The next day a number of revenge attacks occurred. Large numbers of Middle Eastern men gathered in Punchbowl in Sydney's West, police being ordered not to confront them. Revenge attacks by Middle Eastern men against white Australias occurred in various suburbs, including a stabbing of a man at Woolooware,
 a man being attacked by an iron bar while in his car, gunshots being fired at parked cars at Christian church services and a church hall in Auburn in the city's west was burned down.

SBS / Al Jazeera (for Al Jazeera) explores these events in their 2013 (2015) four-part documentary series "Once Upon a Time in Punchbowl", specifically in last two episodes, "Episode three, 2000–2005" and "Episode four, 2005–present".

==Attacks against Indian students==

Australia is a popular destination for students from India. During 2009, some media in Australia and India publicised reports of crimes and robberies against Indians in Australia and alleged that they were racially motivated crimes. There were 120,913 Indian students enrolled to undertake an Australian qualification in 2009 and India was the second top-source country for Australia's international education industry.
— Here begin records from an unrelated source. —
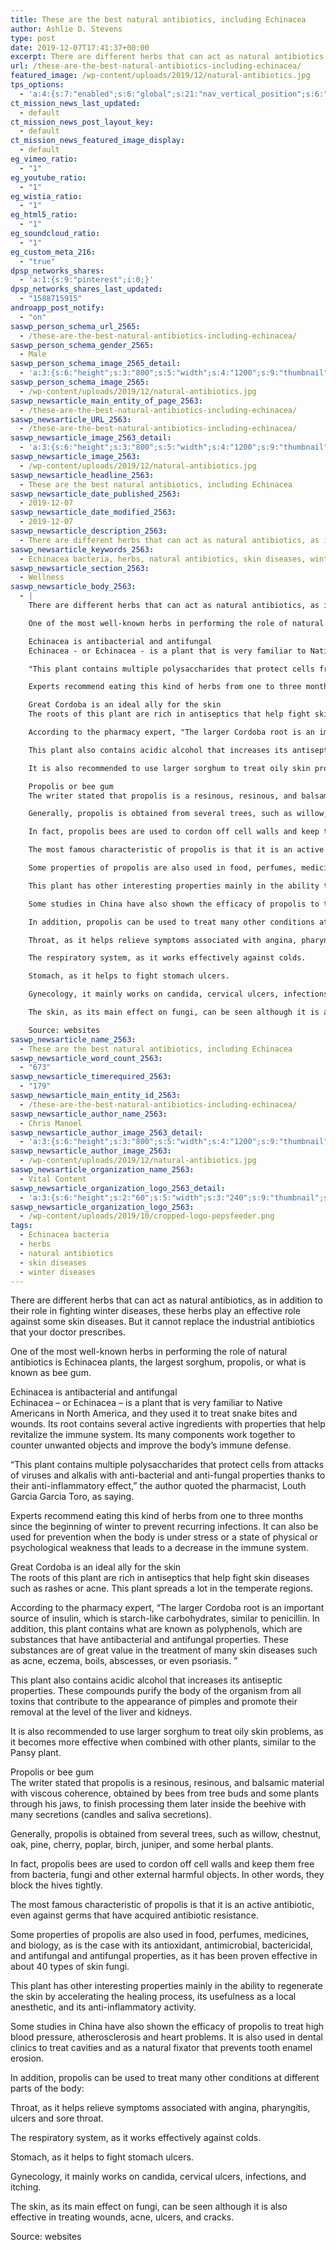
 ```yaml
---
title: These are the best natural antibiotics, including Echinacea
author: Ashlie D. Stevens
type: post
date: 2019-12-07T17:41:37+00:00
excerpt: There are different herbs that can act as natural antibiotics, as in addition to their role in fighting winter diseases, these herbs play an effective role against some skin diseases
url: /these-are-the-best-natural-antibiotics-including-echinacea/
featured_image: /wp-content/uploads/2019/12/natural-antibiotics.jpg
tps_options:
  - 'a:4:{s:7:"enabled";s:6:"global";s:21:"nav_vertical_position";s:6:"global";s:23:"nav_hide_on_first_slide";b:0;s:23:"slide_loading_mechanism";s:6:"global";}'
ct_mission_news_last_updated:
  - default
ct_mission_news_post_layout_key:
  - default
ct_mission_news_featured_image_display:
  - default
eg_vimeo_ratio:
  - "1"
eg_youtube_ratio:
  - "1"
eg_wistia_ratio:
  - "1"
eg_html5_ratio:
  - "1"
eg_soundcloud_ratio:
  - "1"
eg_custom_meta_216:
  - "true"
dpsp_networks_shares:
  - 'a:1:{s:9:"pinterest";i:0;}'
dpsp_networks_shares_last_updated:
  - "1588715915"
androapp_post_notify:
  - "on"
saswp_person_schema_url_2565:
  - /these-are-the-best-natural-antibiotics-including-echinacea/
saswp_person_schema_gender_2565:
  - Male
saswp_person_schema_image_2565_detail:
  - 'a:3:{s:6:"height";s:3:"800";s:5:"width";s:4:"1200";s:9:"thumbnail";s:78:"/wp-content/uploads/2019/12/natural-antibiotics.jpg";}'
saswp_person_schema_image_2565:
  - /wp-content/uploads/2019/12/natural-antibiotics.jpg
saswp_newsarticle_main_entity_of_page_2563:
  - /these-are-the-best-natural-antibiotics-including-echinacea/
saswp_newsarticle_URL_2563:
  - /these-are-the-best-natural-antibiotics-including-echinacea/
saswp_newsarticle_image_2563_detail:
  - 'a:3:{s:6:"height";s:3:"800";s:5:"width";s:4:"1200";s:9:"thumbnail";s:78:"/wp-content/uploads/2019/12/natural-antibiotics.jpg";}'
saswp_newsarticle_image_2563:
  - /wp-content/uploads/2019/12/natural-antibiotics.jpg
saswp_newsarticle_headline_2563:
  - These are the best natural antibiotics, including Echinacea
saswp_newsarticle_date_published_2563:
  - 2019-12-07
saswp_newsarticle_date_modified_2563:
  - 2019-12-07
saswp_newsarticle_description_2563:
  - There are different herbs that can act as natural antibiotics, as in addition to their role in fighting winter diseases, these herbs play an effective role against some skin diseases
saswp_newsarticle_keywords_2563:
  - Echinacea bacteria, herbs, natural antibiotics, skin diseases, winter diseases,
saswp_newsarticle_section_2563:
  - Wellness
saswp_newsarticle_body_2563:
  - |
    There are different herbs that can act as natural antibiotics, as in addition to their role in fighting winter diseases, these herbs play an effective role against some skin diseases. But it cannot replace the industrial antibiotics that your doctor prescribes.

    One of the most well-known herbs in performing the role of natural antibiotics is Echinacea plants, the largest sorghum, propolis, or what is known as bee gum.

    Echinacea is antibacterial and antifungal
    Echinacea - or Echinacea - is a plant that is very familiar to Native Americans in North America, and they used it to treat snake bites and wounds. Its root contains several active ingredients with properties that help revitalize the immune system. Its many components work together to counter unwanted objects and improve the body's immune defense.

    "This plant contains multiple polysaccharides that protect cells from attacks of viruses and alkalis with anti-bacterial and anti-fungal properties thanks to their anti-inflammatory effect," the author quoted the pharmacist, Louth Garcia Garcia Toro, as saying.

    Experts recommend eating this kind of herbs from one to three months since the beginning of winter to prevent recurring infections. It can also be used for prevention when the body is under stress or a state of physical or psychological weakness that leads to a decrease in the immune system.

    Great Cordoba is an ideal ally for the skin
    The roots of this plant are rich in antiseptics that help fight skin diseases such as rashes or acne. This plant spreads a lot in the temperate regions.

    According to the pharmacy expert, "The larger Cordoba root is an important source of insulin, which is starch-like carbohydrates, similar to penicillin. In addition, this plant contains what are known as polyphenols, which are substances that have antibacterial and antifungal properties. These substances are of great value in the treatment of many skin diseases such as acne, eczema, boils, abscesses, or even psoriasis. "

    This plant also contains acidic alcohol that increases its antiseptic properties. These compounds purify the body of the organism from all toxins that contribute to the appearance of pimples and promote their removal at the level of the liver and kidneys.

    It is also recommended to use larger sorghum to treat oily skin problems, as it becomes more effective when combined with other plants, similar to the Pansy plant.

    Propolis or bee gum
    The writer stated that propolis is a resinous, resinous, and balsamic material with viscous coherence, obtained by bees from tree buds and some plants through his jaws, to finish processing them later inside the beehive with many secretions (candles and saliva secretions).

    Generally, propolis is obtained from several trees, such as willow, chestnut, oak, pine, cherry, poplar, birch, juniper, and some herbal plants.

    In fact, propolis bees are used to cordon off cell walls and keep them free from bacteria, fungi and other external harmful objects. In other words, they block the hives tightly.

    The most famous characteristic of propolis is that it is an active antibiotic, even against germs that have acquired antibiotic resistance.

    Some properties of propolis are also used in food, perfumes, medicines, and biology, as is the case with its antioxidant, antimicrobial, bactericidal, and antifungal and antifungal properties, as it has been proven effective in about 40 types of skin fungi.

    This plant has other interesting properties mainly in the ability to regenerate the skin by accelerating the healing process, its usefulness as a local anesthetic, and its anti-inflammatory activity.

    Some studies in China have also shown the efficacy of propolis to treat high blood pressure, atherosclerosis and heart problems. It is also used in dental clinics to treat cavities and as a natural fixator that prevents tooth enamel erosion.

    In addition, propolis can be used to treat many other conditions at different parts of the body:

    Throat, as it helps relieve symptoms associated with angina, pharyngitis, ulcers and sore throat.

    The respiratory system, as it works effectively against colds.

    Stomach, as it helps to fight stomach ulcers.

    Gynecology, it mainly works on candida, cervical ulcers, infections, and itching.

    The skin, as its main effect on fungi, can be seen although it is also effective in treating wounds, acne, ulcers, and cracks.

    Source: websites
saswp_newsarticle_name_2563:
  - These are the best natural antibiotics, including Echinacea
saswp_newsarticle_word_count_2563:
  - "673"
saswp_newsarticle_timerequired_2563:
  - "179"
saswp_newsarticle_main_entity_id_2563:
  - /these-are-the-best-natural-antibiotics-including-echinacea/
saswp_newsarticle_author_name_2563:
  - Chris Manoel
saswp_newsarticle_author_image_2563_detail:
  - 'a:3:{s:6:"height";s:3:"800";s:5:"width";s:4:"1200";s:9:"thumbnail";s:78:"/wp-content/uploads/2019/12/natural-antibiotics.jpg";}'
saswp_newsarticle_author_image_2563:
  - /wp-content/uploads/2019/12/natural-antibiotics.jpg
saswp_newsarticle_organization_name_2563:
  - Vital Content
saswp_newsarticle_organization_logo_2563_detail:
  - 'a:3:{s:6:"height";s:2:"60";s:5:"width";s:3:"240";s:9:"thumbnail";s:82:"/wp-content/uploads/2019/10/cropped-logo-pepsfeeder.png";}'
saswp_newsarticle_organization_logo_2563:
  - /wp-content/uploads/2019/10/cropped-logo-pepsfeeder.png
tags:
  - Echinacea bacteria
  - herbs
  - natural antibiotics
  - skin diseases
  - winter diseases
---
```


There are different herbs that can act as natural antibiotics, as in addition to their role in fighting winter diseases, these herbs play an effective role against some skin diseases. But it cannot replace the industrial antibiotics that your doctor prescribes.

One of the most well-known herbs in performing the role of natural antibiotics is Echinacea plants, the largest sorghum, propolis, or what is known as bee gum.

Echinacea is antibacterial and antifungal  
Echinacea &#8211; or Echinacea &#8211; is a plant that is very familiar to Native Americans in North America, and they used it to treat snake bites and wounds. Its root contains several active ingredients with properties that help revitalize the immune system. Its many components work together to counter unwanted objects and improve the body&#8217;s immune defense.

&#8220;This plant contains multiple polysaccharides that protect cells from attacks of viruses and alkalis with anti-bacterial and anti-fungal properties thanks to their anti-inflammatory effect,&#8221; the author quoted the pharmacist, Louth Garcia Garcia Toro, as saying.

Experts recommend eating this kind of herbs from one to three months since the beginning of winter to prevent recurring infections. It can also be used for prevention when the body is under stress or a state of physical or psychological weakness that leads to a decrease in the immune system.

Great Cordoba is an ideal ally for the skin  
The roots of this plant are rich in antiseptics that help fight skin diseases such as rashes or acne. This plant spreads a lot in the temperate regions.

According to the pharmacy expert, &#8220;The larger Cordoba root is an important source of insulin, which is starch-like carbohydrates, similar to penicillin. In addition, this plant contains what are known as polyphenols, which are substances that have antibacterial and antifungal properties. These substances are of great value in the treatment of many skin diseases such as acne, eczema, boils, abscesses, or even psoriasis. &#8221;

This plant also contains acidic alcohol that increases its antiseptic properties. These compounds purify the body of the organism from all toxins that contribute to the appearance of pimples and promote their removal at the level of the liver and kidneys.

It is also recommended to use larger sorghum to treat oily skin problems, as it becomes more effective when combined with other plants, similar to the Pansy plant.

Propolis or bee gum  
The writer stated that propolis is a resinous, resinous, and balsamic material with viscous coherence, obtained by bees from tree buds and some plants through his jaws, to finish processing them later inside the beehive with many secretions (candles and saliva secretions).

Generally, propolis is obtained from several trees, such as willow, chestnut, oak, pine, cherry, poplar, birch, juniper, and some herbal plants.

In fact, propolis bees are used to cordon off cell walls and keep them free from bacteria, fungi and other external harmful objects. In other words, they block the hives tightly.

The most famous characteristic of propolis is that it is an active antibiotic, even against germs that have acquired antibiotic resistance.

Some properties of propolis are also used in food, perfumes, medicines, and biology, as is the case with its antioxidant, antimicrobial, bactericidal, and antifungal and antifungal properties, as it has been proven effective in about 40 types of skin fungi.

This plant has other interesting properties mainly in the ability to regenerate the skin by accelerating the healing process, its usefulness as a local anesthetic, and its anti-inflammatory activity.

Some studies in China have also shown the efficacy of propolis to treat high blood pressure, atherosclerosis and heart problems. It is also used in dental clinics to treat cavities and as a natural fixator that prevents tooth enamel erosion.

In addition, propolis can be used to treat many other conditions at different parts of the body:

Throat, as it helps relieve symptoms associated with angina, pharyngitis, ulcers and sore throat.

The respiratory system, as it works effectively against colds.

Stomach, as it helps to fight stomach ulcers.

Gynecology, it mainly works on candida, cervical ulcers, infections, and itching.

The skin, as its main effect on fungi, can be seen although it is also effective in treating wounds, acne, ulcers, and cracks.

Source: websites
A subsequent Indian Government investigation concluded that out of 152 reported assaults against Indian students in Australia that year, 23 such incidents involved "racial overtones". in 2011, the Australian Institute of Criminology released a study entitled Crimes Against International Students:2005–2009. This found that over the period 2005–2009, international students were statistically less likely to be assaulted than the average person in Australia. Indian students experienced an average assault rate in some jurisdictions, but overall they experienced lower assault rates than the Australian average. They did, however, experience higher rates of robbery, overall. Additionally, multiple surveys of international students over the period of 2009–10 found a majority of Indian students felt safe.

Nevertheless, a number of people alleged that Melbourne had a problem of racist attacks. In Melbourne, on 30 May 2009, Indian students protested against "racist" attacks. Thousands of students gathered outside the Royal Melbourne Hospital where one of the victims of an assault had been admitted. The protest, however, was called off early on the next day morning after the protesters accused police of "ramrodding" them to break up their sit-in.

In Sydney, around 150 – 200 Indian men gathered to protest against police inaction about attacks on them by Lebanese Australian Youths in Harris Park, in the city's west. Groups of Lebanese youths from the area also attended the scene resulting in some clashes, though police presence stopped further affray. The protest went on for three days. Australian High Commissioner to India John McCarthy said that there was an element of racism involved in the attacks on Indians.

== Racial violence and media reporting ==

There are often discrepancies in how the media reports 'racial' violence and 'race' riots. The Australian media has been accused of using stereotypes of indigenous peoples to that groups' detriment. Some mainstream media outlets publish racialised opinion pieces that unfairly portray groups in a negative light.

Sydney talkback radio commentator Alan Jones was found by a New South Wales State Government Tribunal to have "incited hatred, serious contempt and severe ridicule of Lebanese Muslims", describing them as "vermin" who "rape and pillage a nation that's taken them in", in the lead-up to the 2005 Cronulla race riots.

===Individual race-based crimes in court===

Individual race-based crimes have attracted a variety of penalties in Australian legal jurisdictions. The Sydney Morning Herald reported in early 2010 that an Anglo-Australia man, was ordered to pay over A$130,000 to an Asian-Australian man that he bashed outside the victim's house. The drunken attacker shouted racial slurs at the victim. The accused assaulted the victim with a piece of wood – the victim sustained a fractured leg and a partial facial nerve palsy.